AirAsia aircraft inflight
Credit: Nuttapong Wannavijid/Alamy Stock Photo

KUALA LUMPUR—While Asia-Pacific MRO operators are being hit by higher costs due to the Middle East crisis, they are also likely to see a rise in demand as airlines advance some aircraft maintenance.

Most airlines are cutting capacity due to the surge in fuel prices, and in many cases, they are using the extra aircraft downtime to try to send more aircraft for heavy maintenance checks.

There has been growth in demand for MRO operators as airlines look for maintenance slots, said Mahesh Kumar, CEO of Asia Digital Engineering (ADE), during the Aviation Week MRO Southeast Asia conference May 13-14.

Airlines are typically not putting aircraft into storage as they did during the pandemic, Mahesh noted. Instead, they are taking advantage of the opportunity to send some aircraft in for checks slightly earlier than planned.

For example, ADE’s main customer, AirAsia, is trying to advance aircraft maintenance visits that were scheduled for the fourth quarter to the third quarter instead. In this way, the carrier can ensure it has as many aircraft as possible operating during the traditionally busier fourth quarter.

Batik Air Malaysia has previously said it is taking a similar approach.

Some airlines might choose to leverage the lower aircraft activity to perform maintenance, but others might still prefer to fully utilize their planned aircraft cycles before checks are due, said Rico Ugdoracion, MD of Philippines-based Dornier Technology.

He noted that many airlines are asking for greater flexibility in timing when they book maintenance slots.

The fuel price surge related to the Middle East conflict is just the latest in a string of crises that have affected the aviation industry, said Lars Moeslein, HAECO’s SVP for corporate sales for Asia-Pacific. The regularity of these crises means MRO providers must be as adaptive as possible, he said.

For example, when HAECO constructs a new maintenance hangar, it makes its design as flexible as possible to adjust to changing demand patterns, Moeslein said. Building partnerships with OEMs and customers is also important to adapt as early as possible when their plans shift, he said.

The most immediate problem arising from the Middle East conflict was logistics disruption, said Dobrica Djordjevic, chief production officer of FL Technics Indonesia. This compounded supply chain challenges that the industry was already facing, he said.

Ugdoracion noted that the Middle East conflict has caused a temporary slowdown in the number of Philippine aircraft maintenance workers leaving for jobs overseas. Mahesh said there has also been an uptick in the number of aircraft workers who are looking to return from the Middle East to Southeast Asian countries.

The disruption to Middle Eastern MRO operators has not had a significant effect on Asia-Pacific airlines, said Constantin Pouy, director of aviation, travel and tourism for ICF, during a separate panel discussion.

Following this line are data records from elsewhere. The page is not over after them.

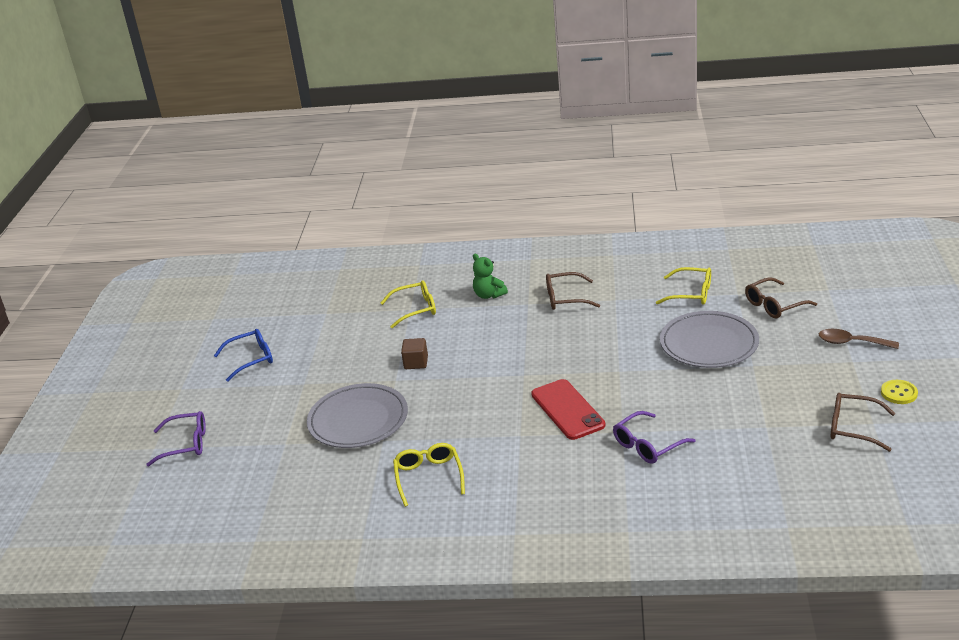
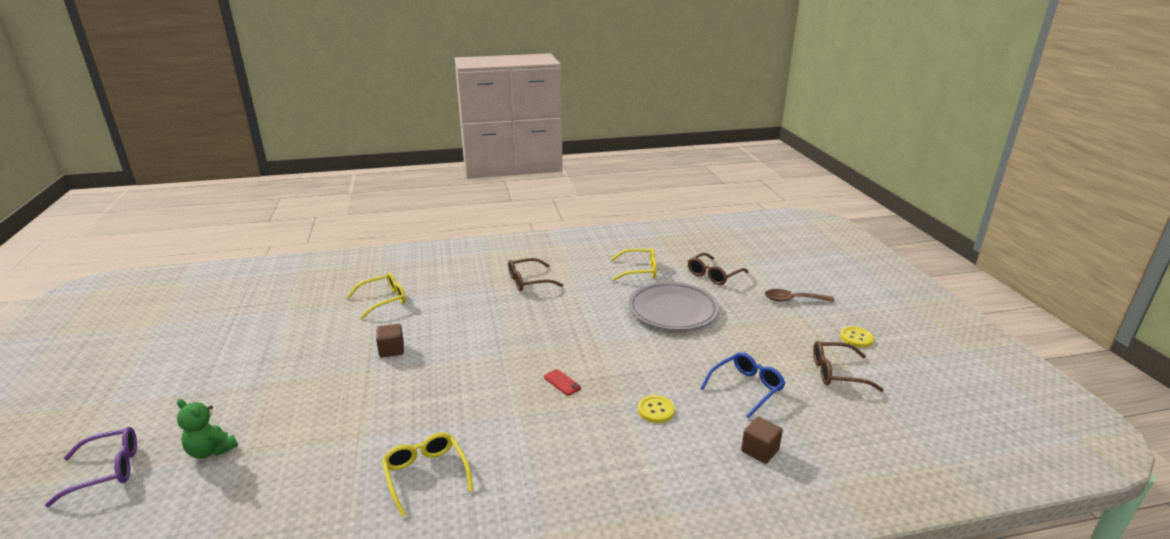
camera: 20 degrees left, 5 degrees down
(251, 359) = (202, 362): blue glasses -> blue glasses (746, 388)
(358, 420) = (333, 417): grey plate -> none
(489, 295) = (455, 283): green teddy bear -> green teddy bear (211, 450)
(567, 410) = (562, 382): red phone -> red phone, size x0.44
(648, 445) = (656, 410): purple glasses -> yellow button
(731, 492) = (760, 451): none -> brown cube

Pouy estimated that about 84% of Middle Eastern MRO capacity is devoted to Middle Eastern carriers. Just 9% of the remaining share is attributed to customers from Asia-Pacific. This translates to only about 20 airframes per year from Asia-Pacific airlines.

Adrian Schofield

Adrian is a senior air transport editor for Aviation Week, based in New Zealand. He covers commercial aviation in the Asia-Pacific region.